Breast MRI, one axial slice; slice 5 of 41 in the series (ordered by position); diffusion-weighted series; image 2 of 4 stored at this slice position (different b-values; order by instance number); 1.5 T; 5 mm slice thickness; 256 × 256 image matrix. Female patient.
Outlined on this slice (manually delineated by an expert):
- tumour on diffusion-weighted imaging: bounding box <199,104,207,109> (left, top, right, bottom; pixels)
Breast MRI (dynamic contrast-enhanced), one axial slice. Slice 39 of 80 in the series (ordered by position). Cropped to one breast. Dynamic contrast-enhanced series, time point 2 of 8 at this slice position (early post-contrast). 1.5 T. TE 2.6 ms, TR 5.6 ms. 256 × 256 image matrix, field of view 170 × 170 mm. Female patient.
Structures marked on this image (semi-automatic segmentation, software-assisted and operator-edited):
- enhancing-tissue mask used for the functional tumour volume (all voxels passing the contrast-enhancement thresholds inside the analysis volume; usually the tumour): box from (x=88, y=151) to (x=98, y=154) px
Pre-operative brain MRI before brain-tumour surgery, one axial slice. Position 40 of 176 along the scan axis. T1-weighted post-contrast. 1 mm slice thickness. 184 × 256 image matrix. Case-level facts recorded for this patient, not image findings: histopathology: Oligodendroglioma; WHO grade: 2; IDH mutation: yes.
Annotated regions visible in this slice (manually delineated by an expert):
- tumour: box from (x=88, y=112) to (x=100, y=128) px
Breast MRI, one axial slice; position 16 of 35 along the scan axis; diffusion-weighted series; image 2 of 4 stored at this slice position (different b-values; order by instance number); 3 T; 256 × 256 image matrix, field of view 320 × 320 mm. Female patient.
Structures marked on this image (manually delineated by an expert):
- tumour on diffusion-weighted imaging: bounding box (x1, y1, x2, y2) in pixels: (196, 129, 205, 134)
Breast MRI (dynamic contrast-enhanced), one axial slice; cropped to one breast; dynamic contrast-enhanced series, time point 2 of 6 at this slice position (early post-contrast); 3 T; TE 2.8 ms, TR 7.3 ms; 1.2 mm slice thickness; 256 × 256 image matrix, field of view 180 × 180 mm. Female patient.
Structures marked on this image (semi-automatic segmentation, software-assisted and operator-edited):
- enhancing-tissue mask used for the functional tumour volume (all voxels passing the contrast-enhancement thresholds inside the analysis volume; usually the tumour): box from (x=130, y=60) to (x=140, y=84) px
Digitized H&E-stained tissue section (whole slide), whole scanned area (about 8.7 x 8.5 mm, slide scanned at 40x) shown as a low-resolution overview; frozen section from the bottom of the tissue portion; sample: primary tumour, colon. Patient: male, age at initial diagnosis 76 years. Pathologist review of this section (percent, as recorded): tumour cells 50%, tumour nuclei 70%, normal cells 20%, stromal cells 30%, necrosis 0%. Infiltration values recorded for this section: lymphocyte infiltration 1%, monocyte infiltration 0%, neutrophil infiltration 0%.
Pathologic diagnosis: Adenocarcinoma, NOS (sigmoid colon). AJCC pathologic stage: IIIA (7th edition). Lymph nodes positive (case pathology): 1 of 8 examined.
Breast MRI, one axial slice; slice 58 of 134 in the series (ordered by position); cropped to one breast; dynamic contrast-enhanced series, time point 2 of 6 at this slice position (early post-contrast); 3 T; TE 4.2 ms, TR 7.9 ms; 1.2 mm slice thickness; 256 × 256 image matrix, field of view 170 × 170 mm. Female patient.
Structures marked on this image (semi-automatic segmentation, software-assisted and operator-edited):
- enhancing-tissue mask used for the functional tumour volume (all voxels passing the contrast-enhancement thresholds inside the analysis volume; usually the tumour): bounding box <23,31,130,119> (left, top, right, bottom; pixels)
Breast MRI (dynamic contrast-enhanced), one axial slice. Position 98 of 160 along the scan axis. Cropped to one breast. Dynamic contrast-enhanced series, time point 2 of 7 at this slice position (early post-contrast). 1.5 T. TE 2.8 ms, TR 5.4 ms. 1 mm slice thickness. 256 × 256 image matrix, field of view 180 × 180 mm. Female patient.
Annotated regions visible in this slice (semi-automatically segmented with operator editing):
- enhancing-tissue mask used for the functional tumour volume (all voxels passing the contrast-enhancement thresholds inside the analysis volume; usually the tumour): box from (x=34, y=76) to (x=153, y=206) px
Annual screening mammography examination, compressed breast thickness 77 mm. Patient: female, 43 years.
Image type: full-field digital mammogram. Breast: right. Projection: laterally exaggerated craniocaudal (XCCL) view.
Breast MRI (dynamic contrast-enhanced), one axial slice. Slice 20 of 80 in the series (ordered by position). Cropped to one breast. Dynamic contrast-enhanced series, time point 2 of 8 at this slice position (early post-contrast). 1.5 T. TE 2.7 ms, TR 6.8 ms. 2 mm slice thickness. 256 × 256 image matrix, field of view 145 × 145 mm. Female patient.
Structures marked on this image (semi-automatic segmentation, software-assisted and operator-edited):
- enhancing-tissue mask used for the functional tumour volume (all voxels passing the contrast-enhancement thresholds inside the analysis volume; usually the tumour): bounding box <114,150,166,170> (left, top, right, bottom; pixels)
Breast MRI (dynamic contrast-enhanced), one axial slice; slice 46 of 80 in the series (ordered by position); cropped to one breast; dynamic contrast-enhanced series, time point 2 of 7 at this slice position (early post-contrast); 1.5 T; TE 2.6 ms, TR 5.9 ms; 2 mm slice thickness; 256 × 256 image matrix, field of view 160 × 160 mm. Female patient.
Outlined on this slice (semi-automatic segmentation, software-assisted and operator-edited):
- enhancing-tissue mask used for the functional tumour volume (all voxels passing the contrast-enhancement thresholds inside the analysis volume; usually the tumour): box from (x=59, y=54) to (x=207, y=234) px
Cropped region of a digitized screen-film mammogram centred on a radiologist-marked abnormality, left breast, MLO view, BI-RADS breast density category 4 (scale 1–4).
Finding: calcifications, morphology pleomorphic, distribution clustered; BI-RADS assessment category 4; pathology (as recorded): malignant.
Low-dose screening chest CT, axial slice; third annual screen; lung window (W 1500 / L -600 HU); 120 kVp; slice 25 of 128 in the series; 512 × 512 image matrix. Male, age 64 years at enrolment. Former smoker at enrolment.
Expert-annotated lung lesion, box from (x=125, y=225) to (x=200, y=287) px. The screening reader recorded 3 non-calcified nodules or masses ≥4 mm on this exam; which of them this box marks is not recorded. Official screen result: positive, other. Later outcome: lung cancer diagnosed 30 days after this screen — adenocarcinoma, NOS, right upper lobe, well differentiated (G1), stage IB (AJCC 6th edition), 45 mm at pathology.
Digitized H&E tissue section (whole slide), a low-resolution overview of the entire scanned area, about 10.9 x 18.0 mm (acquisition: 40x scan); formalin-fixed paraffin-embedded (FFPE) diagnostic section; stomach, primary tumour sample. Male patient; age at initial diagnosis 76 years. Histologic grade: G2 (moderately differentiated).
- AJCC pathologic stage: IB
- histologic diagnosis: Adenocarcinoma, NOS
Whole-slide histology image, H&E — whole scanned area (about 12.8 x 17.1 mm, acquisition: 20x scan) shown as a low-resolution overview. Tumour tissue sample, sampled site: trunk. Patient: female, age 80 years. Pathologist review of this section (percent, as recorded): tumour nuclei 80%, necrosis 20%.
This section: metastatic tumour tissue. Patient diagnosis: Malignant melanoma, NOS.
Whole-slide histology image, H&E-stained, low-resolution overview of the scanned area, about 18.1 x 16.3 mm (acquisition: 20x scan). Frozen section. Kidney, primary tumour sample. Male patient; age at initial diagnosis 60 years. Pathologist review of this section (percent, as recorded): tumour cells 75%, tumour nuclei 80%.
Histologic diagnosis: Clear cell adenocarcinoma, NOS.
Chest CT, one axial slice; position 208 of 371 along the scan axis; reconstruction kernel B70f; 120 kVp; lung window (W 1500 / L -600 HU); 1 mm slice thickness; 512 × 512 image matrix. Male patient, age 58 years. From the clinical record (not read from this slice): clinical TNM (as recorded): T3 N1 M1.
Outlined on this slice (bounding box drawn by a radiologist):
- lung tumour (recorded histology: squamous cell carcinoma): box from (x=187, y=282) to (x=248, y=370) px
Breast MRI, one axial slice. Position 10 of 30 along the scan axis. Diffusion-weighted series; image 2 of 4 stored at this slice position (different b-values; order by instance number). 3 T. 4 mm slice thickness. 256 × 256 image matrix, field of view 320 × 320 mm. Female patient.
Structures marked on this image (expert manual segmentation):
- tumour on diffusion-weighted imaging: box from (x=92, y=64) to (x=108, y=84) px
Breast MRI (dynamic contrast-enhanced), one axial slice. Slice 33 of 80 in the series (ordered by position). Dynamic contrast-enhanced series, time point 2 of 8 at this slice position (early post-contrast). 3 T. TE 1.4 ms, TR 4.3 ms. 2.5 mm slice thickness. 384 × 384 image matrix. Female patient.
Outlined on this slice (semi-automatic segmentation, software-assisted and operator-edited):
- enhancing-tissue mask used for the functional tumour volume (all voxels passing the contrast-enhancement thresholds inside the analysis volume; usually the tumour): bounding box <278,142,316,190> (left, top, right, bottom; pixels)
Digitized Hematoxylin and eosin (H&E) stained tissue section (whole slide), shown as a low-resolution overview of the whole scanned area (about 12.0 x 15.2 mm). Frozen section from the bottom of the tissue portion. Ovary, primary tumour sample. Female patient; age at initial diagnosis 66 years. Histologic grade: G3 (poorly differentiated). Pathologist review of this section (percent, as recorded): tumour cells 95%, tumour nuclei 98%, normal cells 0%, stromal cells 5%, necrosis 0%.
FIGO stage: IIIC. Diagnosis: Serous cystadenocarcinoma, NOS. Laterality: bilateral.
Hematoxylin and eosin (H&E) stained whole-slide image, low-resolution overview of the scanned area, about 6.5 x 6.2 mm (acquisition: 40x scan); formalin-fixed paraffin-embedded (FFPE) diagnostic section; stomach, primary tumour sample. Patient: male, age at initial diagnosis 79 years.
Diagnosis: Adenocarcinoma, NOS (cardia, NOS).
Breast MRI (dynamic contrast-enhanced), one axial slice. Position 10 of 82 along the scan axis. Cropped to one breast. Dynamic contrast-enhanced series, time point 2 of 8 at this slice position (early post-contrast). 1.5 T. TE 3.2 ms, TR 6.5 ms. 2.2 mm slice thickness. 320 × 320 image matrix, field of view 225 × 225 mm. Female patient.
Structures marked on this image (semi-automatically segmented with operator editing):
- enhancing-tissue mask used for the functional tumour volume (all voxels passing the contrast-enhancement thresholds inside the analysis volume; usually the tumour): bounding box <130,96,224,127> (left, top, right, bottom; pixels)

┄┄┄┄┄┄┄┄┄┄

# To do
Look above for the line holding "Outlined on this slice (bounding" and the line holding "Breast MRI, one axial slice.", then output exactly those two lines and every line between them, nothing more.

# Solution to this problem
Outlined on this slice (bounding box drawn by a radiologist):
- lung tumour (recorded histology: squamous cell carcinoma): box from (x=187, y=282) to (x=248, y=370) px
Breast MRI, one axial slice. Position 10 of 30 along the scan axis. Diffusion-weighted series; image 2 of 4 stored at this slice position (different b-values; order by instance number). 3 T. 4 mm slice thickness. 256 × 256 image matrix, field of view 320 × 320 mm. Female patient.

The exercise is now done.